Movies: Ryan Gosling

Half Nelson

  • Fiery, idealistic educators and twitchy, narcissistic drug addicts are well-worn cinema archetypes. It takes a protean actor to meld the two, and a confident one to play it mellow, creating a novel persona, the kind of wounded young man you might actually know--and like. "Dan doesn't have a perfect character arc," says Ryan Gosling, of the engaging Brooklyn, N.Y., junior-high history teacher he plays in Half Nelson, who's also a crack addict. "There's a series of stops and starts. Even if Dan is learning lessons, he isn't immediately able to implement them in his life." Gosling, 26, a Canadian and former Mouseketeer, revealed his intensity as a neo-Nazi teenager in 2001's The Believer and his easy charm in the 2004 period romance The Notebook. As Dan Dunne, he flexes those acting muscles plus a few more. Dan's affection for his students focuses him, yet his addiction renders him foggy-eyed.
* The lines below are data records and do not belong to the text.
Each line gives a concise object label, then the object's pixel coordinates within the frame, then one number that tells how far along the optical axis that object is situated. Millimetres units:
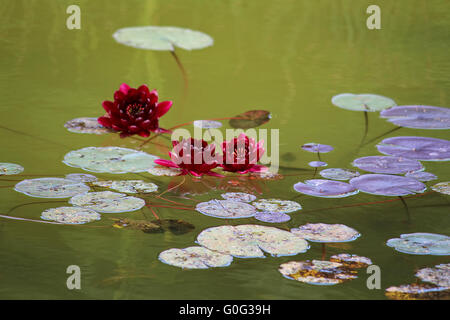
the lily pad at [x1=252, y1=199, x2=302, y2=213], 3613
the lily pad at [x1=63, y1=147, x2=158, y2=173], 4090
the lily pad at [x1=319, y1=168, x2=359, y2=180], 4133
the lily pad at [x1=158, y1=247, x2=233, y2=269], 2990
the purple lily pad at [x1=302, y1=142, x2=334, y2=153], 4637
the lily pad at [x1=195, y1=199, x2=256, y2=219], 3531
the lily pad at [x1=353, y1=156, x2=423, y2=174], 4246
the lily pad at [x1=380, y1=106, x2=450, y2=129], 5059
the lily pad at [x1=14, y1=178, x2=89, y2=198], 3664
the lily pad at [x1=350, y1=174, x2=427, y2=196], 3939
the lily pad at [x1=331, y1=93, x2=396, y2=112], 5348
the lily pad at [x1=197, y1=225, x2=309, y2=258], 3145
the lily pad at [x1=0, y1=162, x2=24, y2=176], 4004
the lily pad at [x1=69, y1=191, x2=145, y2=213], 3518
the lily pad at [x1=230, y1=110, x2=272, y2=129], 5066
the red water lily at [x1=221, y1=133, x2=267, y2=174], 4187
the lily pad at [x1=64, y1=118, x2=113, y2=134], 4828
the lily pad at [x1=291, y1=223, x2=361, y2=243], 3320
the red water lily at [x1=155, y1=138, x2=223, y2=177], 4105
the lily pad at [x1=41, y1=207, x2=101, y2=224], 3393
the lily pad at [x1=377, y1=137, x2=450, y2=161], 4492
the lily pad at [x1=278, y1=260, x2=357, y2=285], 2904
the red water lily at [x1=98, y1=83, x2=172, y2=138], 4801
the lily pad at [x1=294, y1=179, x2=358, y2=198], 3891
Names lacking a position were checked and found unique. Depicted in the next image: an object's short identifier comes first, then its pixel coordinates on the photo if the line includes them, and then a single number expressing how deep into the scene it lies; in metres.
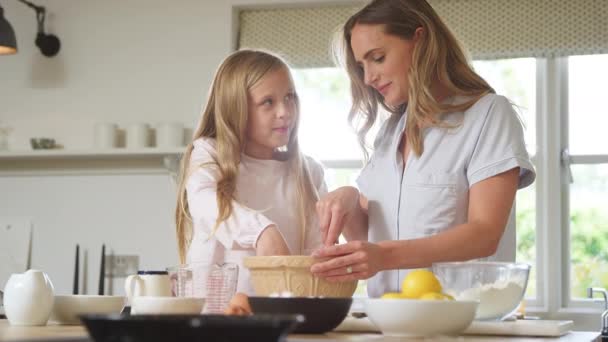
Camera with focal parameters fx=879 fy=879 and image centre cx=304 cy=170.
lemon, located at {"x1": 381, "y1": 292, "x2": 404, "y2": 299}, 1.28
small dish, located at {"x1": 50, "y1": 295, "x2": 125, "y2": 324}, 1.55
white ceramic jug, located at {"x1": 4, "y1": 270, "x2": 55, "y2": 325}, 1.51
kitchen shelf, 3.90
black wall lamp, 4.13
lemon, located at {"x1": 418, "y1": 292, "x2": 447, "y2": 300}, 1.24
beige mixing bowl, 1.43
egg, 1.28
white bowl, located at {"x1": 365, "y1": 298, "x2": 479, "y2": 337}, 1.21
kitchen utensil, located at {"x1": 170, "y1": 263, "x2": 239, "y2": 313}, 1.46
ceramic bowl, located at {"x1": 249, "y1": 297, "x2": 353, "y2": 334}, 1.30
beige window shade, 3.64
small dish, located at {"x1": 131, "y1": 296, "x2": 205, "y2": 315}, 1.36
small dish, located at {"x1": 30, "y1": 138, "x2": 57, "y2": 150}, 4.04
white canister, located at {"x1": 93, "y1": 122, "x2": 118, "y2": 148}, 3.94
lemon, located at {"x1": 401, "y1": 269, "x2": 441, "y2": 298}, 1.29
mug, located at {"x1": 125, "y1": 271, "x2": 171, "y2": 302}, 1.61
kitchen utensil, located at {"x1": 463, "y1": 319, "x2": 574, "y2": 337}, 1.38
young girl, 2.07
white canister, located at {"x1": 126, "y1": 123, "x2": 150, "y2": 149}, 3.92
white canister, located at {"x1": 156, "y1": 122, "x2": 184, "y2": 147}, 3.86
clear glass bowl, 1.39
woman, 1.72
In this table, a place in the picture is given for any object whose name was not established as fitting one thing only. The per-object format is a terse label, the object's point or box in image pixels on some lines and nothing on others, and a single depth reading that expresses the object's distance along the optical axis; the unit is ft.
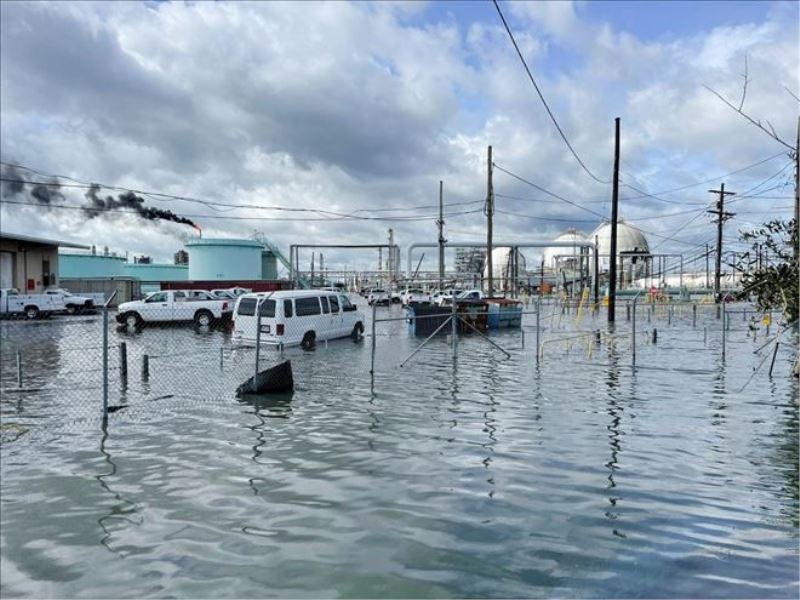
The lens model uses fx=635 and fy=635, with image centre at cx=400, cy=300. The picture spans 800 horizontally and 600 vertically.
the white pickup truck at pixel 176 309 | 96.12
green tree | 29.50
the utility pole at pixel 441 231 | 155.46
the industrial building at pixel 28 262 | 126.31
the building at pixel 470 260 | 381.83
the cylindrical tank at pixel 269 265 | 235.71
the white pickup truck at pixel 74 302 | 127.28
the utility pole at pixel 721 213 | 171.94
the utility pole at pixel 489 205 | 123.95
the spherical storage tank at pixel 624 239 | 314.20
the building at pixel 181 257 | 301.10
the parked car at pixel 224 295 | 107.14
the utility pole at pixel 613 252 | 102.59
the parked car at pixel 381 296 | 192.83
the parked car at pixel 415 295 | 178.19
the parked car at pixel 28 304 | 111.45
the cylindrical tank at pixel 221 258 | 206.18
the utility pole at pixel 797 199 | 25.44
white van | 62.34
When one of Dan's pupils discovers him with a crack pipe in the girls' bathroom, a fragile friendship develops. Clumsily steering her from the neighborhood drug dealer as he crawls to that dealer himself, Dan is the mentor who needs to be needed.

    To prepare, Gosling shadowed a teacher in New York City. As for the drug use, "I've been smoking crack for years, so that came easily," he says. We're sure he's joking, despite his pale skin, lithe frame and convincing calm in the crack-house scene. Gosling does live in Los Angeles' Skid Row, a neighborhood filled with potential character studies. "Most movies are science fiction to me," he says. "Everyone looks a way and talks a way that I've never seen. Reading [the Half Nelson script] was like seeing an old friend." Watching Gosling is like seeing that friend too. And you can't help hoping things work out for him.